▶ **Consegna**
Ripeti parola per parola il passo del brano biografico che va da "Il Nostro ebbe" fino a "trascorsa grande guerra." incluso.
┌─ Estratto della pagina
I dati biografici essenziali:
Trieste, 26 giugno 1895 – Hammerstein (Pomerania) 11 novembre 1944. Come si vede
una vita relativamente breve, stroncata in uno dei momenti decisivi della
seconda guerra mondiale: infatti in dicembre i tedeschi tenteranno una estrema
controffensiva con la battaglia delle Ardenne. Il libro ci dà peraltro una serie
di informazioni da cui si rileva che i soldati italiani catturati o disarmati
dai tedeschi superarono il milione: una parte, nemmeno duecentomila, si diede
alla fuga o evitò l’internamento grazie agli accordi presi al momento della
capitolazione di Roma. Sull’etimo del cognome Mlatsch si possono fare solo
congetture, potendo essere di origine slava o austriaca. Sappiamo che venne
obbligatoriamente in forza delle normative dell’epoca tradotto in Milazzi,
imposizione a ben pensarci risibile, peggio che si volesse tradurre Bach con
Ruscello.
Il Nostro ebbe una rilevante carriera, ancorché arruolato (come
attesta il foglio matricolare dove il nome è riportato Attilius)
nell’esercito dell’Impero austriaco, e nel documento firmato da Armando Diaz e
datato 4 novembre 1923 appare invece col grado di tenente del regio esercito
italiano e meritevole di medaglia di benemerenza quale volontario della
trascorsa grande guerra.
└─
┌─ Voci fornite
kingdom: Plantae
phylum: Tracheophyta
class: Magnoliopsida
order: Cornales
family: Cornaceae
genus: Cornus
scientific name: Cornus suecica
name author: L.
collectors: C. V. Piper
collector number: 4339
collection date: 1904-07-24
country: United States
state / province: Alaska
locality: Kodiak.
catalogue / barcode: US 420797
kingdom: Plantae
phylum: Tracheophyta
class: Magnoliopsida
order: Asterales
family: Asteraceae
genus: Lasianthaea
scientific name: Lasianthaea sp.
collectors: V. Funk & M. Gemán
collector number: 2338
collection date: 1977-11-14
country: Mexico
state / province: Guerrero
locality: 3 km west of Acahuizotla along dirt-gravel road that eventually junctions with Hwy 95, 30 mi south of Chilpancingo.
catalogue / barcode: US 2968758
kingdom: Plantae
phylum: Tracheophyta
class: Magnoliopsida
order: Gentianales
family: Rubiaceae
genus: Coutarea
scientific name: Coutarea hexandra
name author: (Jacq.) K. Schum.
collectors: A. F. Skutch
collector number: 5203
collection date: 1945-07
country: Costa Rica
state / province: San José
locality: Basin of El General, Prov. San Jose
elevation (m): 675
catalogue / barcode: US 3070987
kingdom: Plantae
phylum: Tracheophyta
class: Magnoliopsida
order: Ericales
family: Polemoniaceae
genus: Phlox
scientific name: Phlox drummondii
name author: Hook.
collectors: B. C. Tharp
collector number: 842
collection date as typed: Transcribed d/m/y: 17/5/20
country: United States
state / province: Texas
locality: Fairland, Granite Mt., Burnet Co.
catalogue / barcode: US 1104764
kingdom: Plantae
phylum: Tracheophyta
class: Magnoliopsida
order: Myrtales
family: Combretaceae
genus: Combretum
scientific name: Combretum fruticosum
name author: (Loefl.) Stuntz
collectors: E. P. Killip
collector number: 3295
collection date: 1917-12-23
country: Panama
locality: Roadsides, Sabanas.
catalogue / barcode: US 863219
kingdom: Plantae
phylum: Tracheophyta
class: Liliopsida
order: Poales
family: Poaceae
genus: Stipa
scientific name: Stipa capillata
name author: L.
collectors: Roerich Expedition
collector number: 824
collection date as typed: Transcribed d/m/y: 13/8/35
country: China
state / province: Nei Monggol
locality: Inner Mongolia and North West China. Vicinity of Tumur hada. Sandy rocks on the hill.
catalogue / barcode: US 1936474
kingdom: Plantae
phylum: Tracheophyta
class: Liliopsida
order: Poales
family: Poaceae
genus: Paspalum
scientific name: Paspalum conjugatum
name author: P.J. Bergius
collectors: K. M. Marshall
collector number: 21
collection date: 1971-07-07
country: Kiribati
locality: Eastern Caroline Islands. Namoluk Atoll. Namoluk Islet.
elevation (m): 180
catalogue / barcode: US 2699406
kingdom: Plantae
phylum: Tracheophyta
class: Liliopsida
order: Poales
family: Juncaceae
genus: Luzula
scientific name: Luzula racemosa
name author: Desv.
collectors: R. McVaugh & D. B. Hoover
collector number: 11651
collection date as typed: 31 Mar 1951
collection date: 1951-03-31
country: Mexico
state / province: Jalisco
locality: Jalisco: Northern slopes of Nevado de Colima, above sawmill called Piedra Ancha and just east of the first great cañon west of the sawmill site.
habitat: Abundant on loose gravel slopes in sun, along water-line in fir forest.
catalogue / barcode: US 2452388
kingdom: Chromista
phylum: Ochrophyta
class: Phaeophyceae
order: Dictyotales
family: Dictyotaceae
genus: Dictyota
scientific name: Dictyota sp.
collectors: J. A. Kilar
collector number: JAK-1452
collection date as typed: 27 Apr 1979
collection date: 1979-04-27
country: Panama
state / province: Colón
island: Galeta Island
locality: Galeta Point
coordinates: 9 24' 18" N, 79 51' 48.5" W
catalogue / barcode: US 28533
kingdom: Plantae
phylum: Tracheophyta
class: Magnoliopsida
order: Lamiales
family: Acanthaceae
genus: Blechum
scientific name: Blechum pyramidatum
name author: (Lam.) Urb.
└─
▶ **Soluzione dell'esercizio**
Il Nostro ebbe una rilevante carriera, ancorché arruolato (come
attesta il foglio matricolare dove il nome è riportato Attilius)
nell’esercito dell’Impero austriaco, e nel documento firmato da Armando Diaz e
datato 4 novembre 1923 appare invece col grado di tenente del regio esercito
italiano e meritevole di medaglia di benemerenza quale volontario della
trascorsa grande guerra.